Так, нанизывая одно воспоминание на другое, Вадим Андреевич все больше убеждался в своих подозрениях о причине смерти друга, хотя сомнения все-таки оставались. А после ареста, во время следствия, он безоговорочно поверил, что Дмитрий сознательно покончил с собой. Так было легче переносить допросы, ложь нагромождаемую следователями, сомнения в верности товарищей. Следователи смеялись над ним, говорили ему, что только он один упрямится, все уже признались, а Александр Матвеевич Селин, его подельник, уже пишет покаянные письма. В такие моменты Вадим Андреевич закрывал глаза и повторял слова Мити: "Мерзко живем, достойнее не жить".
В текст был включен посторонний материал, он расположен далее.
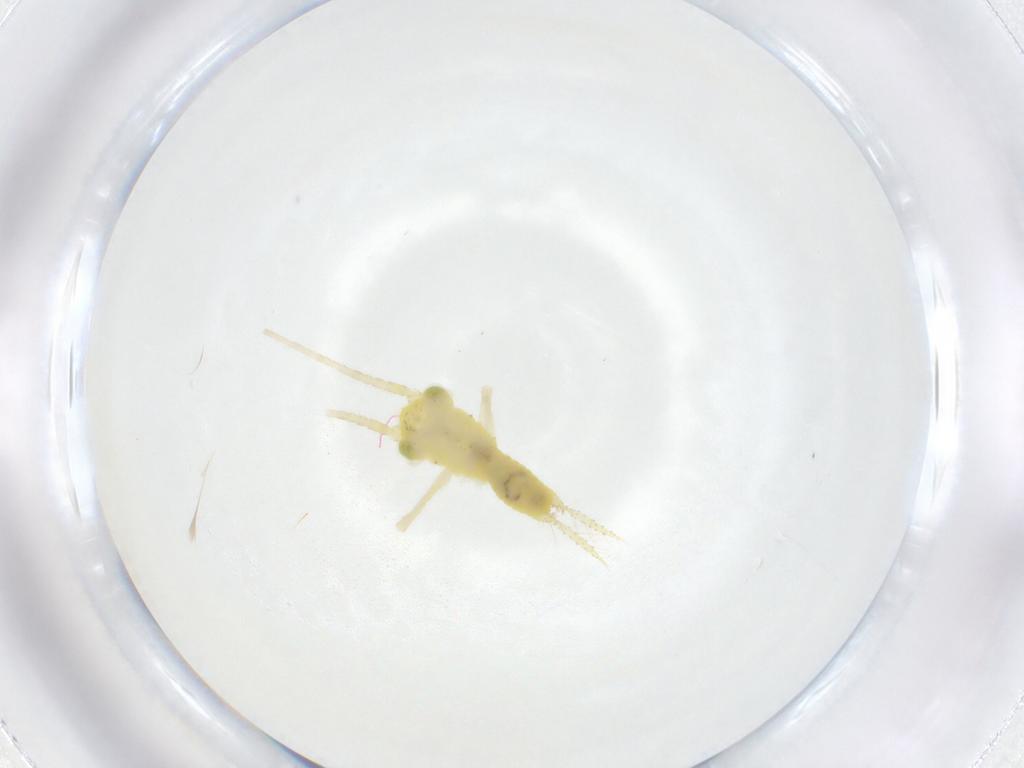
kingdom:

На одном из допросов Вадим Андреевич не выдержал и сказал следователю:

- Мой друг-психиатр поставил бы вам диагноз: атрофия совести.

Следователь сначала опешил, но ничего не понял и продолжал, глядя оловянными глазами, долдонить тупые вопросы.
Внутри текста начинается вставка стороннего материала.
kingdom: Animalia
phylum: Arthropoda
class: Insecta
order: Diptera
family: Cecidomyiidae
Это была любимая тема Мити Есипова. Он шутливо говорил, что втайне пишет диссертацию на тему: "Общество субъектов с ампутированной совестью". В ней, говорил он, уже намертво доказана материальность явления совести, рассмотрены различные типы людей: с полным отсутствием совести, с зародышем, с совестью в процессе атрофирования и людей с полноценной совестью. "Последние обречены на вымирание, - смеясь добавлял Дмитрий. Хочу предложить начальству создать группу по хирурго-псиатрическому поиску органа - сосуда совести".
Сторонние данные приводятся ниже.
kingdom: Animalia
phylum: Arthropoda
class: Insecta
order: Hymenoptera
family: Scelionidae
Когда Вадим Андреевич вернулся из заключения, вдова Дмитрия передала ему толстую папку с разными бумагами мужа. На папке была надпись "Заветная". Среди бумаг Вадим Андреевич нашел записку адресованную Маркову, но почему-то Вадим Андреевич ее никогда не видел. Дмитрий написал: "Дорогой Вадим! Главный вопрос жизни человека состоит в решении спора между инстинктом самосохранения и органа совести. Первый требует сохранения жизни любой ценой, даже ценой подлости, предательства, убийства. Второй готов идти до самоубийства, если невозможна нормальная жизнь совести".

Ниже было приписано другими чернилами, мелкими буквами, но тем же корявым лекарским почерком: "Я нашел средство для страждущей совести. Всего 2-3 таблетки. Прощай". Дата, поставленная под последней записью, совпадала с днем смерти Дмитрия.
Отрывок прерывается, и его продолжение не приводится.